Broome skipper Adrian Troy has thanked friends and supporters for backing him during the six months he was held captive in East Africa, accused of being a spy.
Mr Troy is recovering in England after being released suddenly from an Eritrean prison at the weekend.
He was one of four men accused of entering the country's waters with a cache of weapons and held in jail for six months, during which time diplomats were refused access to him.
"I cannot tell you how grateful I am for all of your support during my time detained in Eritrea," he wrote in a message on a Facebook site set up in his support.
"It is truly awesome and I thank each and every one of you. It really did make a difference as the world, and particularly our Eritrean friends, could see that I am a regular guy with fantastic friends and family. This really did play its part in the overall bid to be set free."
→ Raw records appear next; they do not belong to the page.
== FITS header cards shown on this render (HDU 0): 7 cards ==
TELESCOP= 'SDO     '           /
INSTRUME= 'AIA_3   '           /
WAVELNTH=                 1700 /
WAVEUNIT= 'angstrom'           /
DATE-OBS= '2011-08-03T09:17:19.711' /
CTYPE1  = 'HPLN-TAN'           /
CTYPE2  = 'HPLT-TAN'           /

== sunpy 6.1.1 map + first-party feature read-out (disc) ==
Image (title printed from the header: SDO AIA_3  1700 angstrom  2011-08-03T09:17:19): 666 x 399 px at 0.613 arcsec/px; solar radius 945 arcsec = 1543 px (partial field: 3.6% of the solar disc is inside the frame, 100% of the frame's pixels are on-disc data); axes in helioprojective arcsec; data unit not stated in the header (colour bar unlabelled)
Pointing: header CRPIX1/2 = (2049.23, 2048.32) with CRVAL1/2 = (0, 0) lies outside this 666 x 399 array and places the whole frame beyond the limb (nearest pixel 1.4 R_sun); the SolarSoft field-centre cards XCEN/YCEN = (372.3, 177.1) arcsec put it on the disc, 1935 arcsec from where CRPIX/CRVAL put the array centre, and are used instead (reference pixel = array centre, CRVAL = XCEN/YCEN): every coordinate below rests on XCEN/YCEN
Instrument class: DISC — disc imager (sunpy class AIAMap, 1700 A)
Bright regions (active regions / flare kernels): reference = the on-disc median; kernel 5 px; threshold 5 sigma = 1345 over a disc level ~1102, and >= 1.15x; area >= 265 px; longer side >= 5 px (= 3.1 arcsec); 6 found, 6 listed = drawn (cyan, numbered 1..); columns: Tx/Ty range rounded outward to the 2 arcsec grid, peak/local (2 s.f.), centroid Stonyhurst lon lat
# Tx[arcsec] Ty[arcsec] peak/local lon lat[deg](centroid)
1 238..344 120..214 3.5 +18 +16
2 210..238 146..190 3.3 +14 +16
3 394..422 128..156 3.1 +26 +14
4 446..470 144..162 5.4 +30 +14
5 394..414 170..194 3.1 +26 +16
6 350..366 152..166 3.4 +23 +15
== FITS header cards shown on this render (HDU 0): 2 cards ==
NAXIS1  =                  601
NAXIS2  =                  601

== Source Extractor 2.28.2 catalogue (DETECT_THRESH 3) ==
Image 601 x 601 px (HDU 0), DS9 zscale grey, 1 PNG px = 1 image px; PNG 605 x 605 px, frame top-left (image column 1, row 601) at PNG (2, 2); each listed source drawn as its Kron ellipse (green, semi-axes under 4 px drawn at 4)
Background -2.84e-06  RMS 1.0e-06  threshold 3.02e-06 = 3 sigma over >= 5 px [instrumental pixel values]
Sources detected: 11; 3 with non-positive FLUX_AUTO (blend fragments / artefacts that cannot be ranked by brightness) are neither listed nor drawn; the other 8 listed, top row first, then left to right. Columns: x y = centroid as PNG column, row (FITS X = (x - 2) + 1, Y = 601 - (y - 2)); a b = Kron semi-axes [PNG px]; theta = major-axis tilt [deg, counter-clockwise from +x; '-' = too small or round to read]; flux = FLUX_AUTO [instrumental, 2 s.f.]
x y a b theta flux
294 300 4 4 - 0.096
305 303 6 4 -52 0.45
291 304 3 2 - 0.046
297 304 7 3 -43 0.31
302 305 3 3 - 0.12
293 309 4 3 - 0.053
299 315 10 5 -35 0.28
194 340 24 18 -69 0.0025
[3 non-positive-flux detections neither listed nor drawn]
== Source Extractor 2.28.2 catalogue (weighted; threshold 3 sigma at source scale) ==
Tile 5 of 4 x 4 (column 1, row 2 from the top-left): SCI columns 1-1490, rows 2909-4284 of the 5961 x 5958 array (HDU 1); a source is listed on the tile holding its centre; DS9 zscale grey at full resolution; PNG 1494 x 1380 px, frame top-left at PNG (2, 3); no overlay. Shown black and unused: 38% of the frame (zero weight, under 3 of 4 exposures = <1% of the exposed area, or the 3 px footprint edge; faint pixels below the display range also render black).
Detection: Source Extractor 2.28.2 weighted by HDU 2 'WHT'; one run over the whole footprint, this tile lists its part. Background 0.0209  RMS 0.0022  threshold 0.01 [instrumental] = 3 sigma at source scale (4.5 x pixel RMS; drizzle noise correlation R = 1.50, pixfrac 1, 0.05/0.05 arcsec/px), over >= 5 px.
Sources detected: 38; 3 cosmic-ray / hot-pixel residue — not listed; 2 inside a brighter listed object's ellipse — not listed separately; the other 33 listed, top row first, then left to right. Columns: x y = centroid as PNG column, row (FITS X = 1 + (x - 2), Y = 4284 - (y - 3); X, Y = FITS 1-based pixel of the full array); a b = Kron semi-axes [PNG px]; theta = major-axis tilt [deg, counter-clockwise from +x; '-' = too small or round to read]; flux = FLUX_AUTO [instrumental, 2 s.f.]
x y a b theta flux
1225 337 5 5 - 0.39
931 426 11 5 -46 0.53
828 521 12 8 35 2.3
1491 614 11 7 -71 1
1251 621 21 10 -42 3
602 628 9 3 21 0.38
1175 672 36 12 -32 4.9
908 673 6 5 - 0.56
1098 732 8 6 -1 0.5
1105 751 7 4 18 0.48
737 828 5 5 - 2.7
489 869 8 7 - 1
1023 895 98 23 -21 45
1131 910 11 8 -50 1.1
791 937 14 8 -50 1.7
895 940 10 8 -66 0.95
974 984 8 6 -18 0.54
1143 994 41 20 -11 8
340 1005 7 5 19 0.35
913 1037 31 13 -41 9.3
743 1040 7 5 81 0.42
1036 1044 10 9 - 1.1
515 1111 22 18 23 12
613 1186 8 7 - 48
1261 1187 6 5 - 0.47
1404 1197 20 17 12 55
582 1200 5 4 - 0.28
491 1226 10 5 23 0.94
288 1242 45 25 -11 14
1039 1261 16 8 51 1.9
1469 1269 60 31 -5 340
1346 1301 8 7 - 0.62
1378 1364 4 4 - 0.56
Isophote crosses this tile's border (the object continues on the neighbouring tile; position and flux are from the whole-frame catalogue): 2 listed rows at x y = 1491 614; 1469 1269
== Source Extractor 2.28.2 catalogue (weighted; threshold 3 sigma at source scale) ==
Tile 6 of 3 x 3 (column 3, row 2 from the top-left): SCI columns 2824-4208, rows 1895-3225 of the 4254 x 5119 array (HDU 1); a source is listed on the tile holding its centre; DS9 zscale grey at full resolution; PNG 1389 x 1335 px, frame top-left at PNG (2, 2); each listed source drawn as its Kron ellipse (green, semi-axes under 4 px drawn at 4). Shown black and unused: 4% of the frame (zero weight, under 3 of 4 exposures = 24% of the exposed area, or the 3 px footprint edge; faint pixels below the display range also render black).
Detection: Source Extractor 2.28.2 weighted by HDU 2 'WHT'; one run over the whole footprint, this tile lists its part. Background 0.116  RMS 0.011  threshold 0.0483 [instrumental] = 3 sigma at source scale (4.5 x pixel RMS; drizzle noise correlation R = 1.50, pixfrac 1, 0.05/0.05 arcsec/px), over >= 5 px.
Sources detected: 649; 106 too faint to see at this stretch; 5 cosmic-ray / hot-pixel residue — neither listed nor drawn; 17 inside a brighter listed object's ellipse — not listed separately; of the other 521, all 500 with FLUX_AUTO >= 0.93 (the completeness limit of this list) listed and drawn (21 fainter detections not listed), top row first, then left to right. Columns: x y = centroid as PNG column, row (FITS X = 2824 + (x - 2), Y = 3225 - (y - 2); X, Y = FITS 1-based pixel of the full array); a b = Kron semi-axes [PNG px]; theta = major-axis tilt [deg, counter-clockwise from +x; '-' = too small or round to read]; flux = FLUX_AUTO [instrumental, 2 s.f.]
Mr Troy is expected to spend the next two weeks in Britain before returning home to Broome.
A former British soldier and dual Australian-British citizen, Mr Troy has been working in the WA pearling industry for 15 years.
After sailing a pearling boat to Thailand for a major refit last year, he took part-time work with a British private security firm Protection Vessels International, which is involved in anti-piracy operations off the Horn of Africa.
He was arrested in late December after refuelling his boat, Sea Scorpion, in Port Massawa while bound for Djibouti.
The Eritreans accused Mr Troy and his colleagues, including two former British marines, of disguising themselves as tourists, entering the territory with a cache of weapons and trying to flee without paying.
Until a few days ago, they had not been seen or heard from for six months and repeated attempts by the British and Australian governments for consular access had failed.
In a statement issued last week, the Eritrean Government claimed "all the British nationals in detention … fully admitted they have committed a crime".
It said the men regretted trying to escape from the port of Massawa, where there was an apparent dispute about payment for fuel and supplies.
It also claimed the men "bear accountability" for "acts of invasion, organising terrorism and espionage".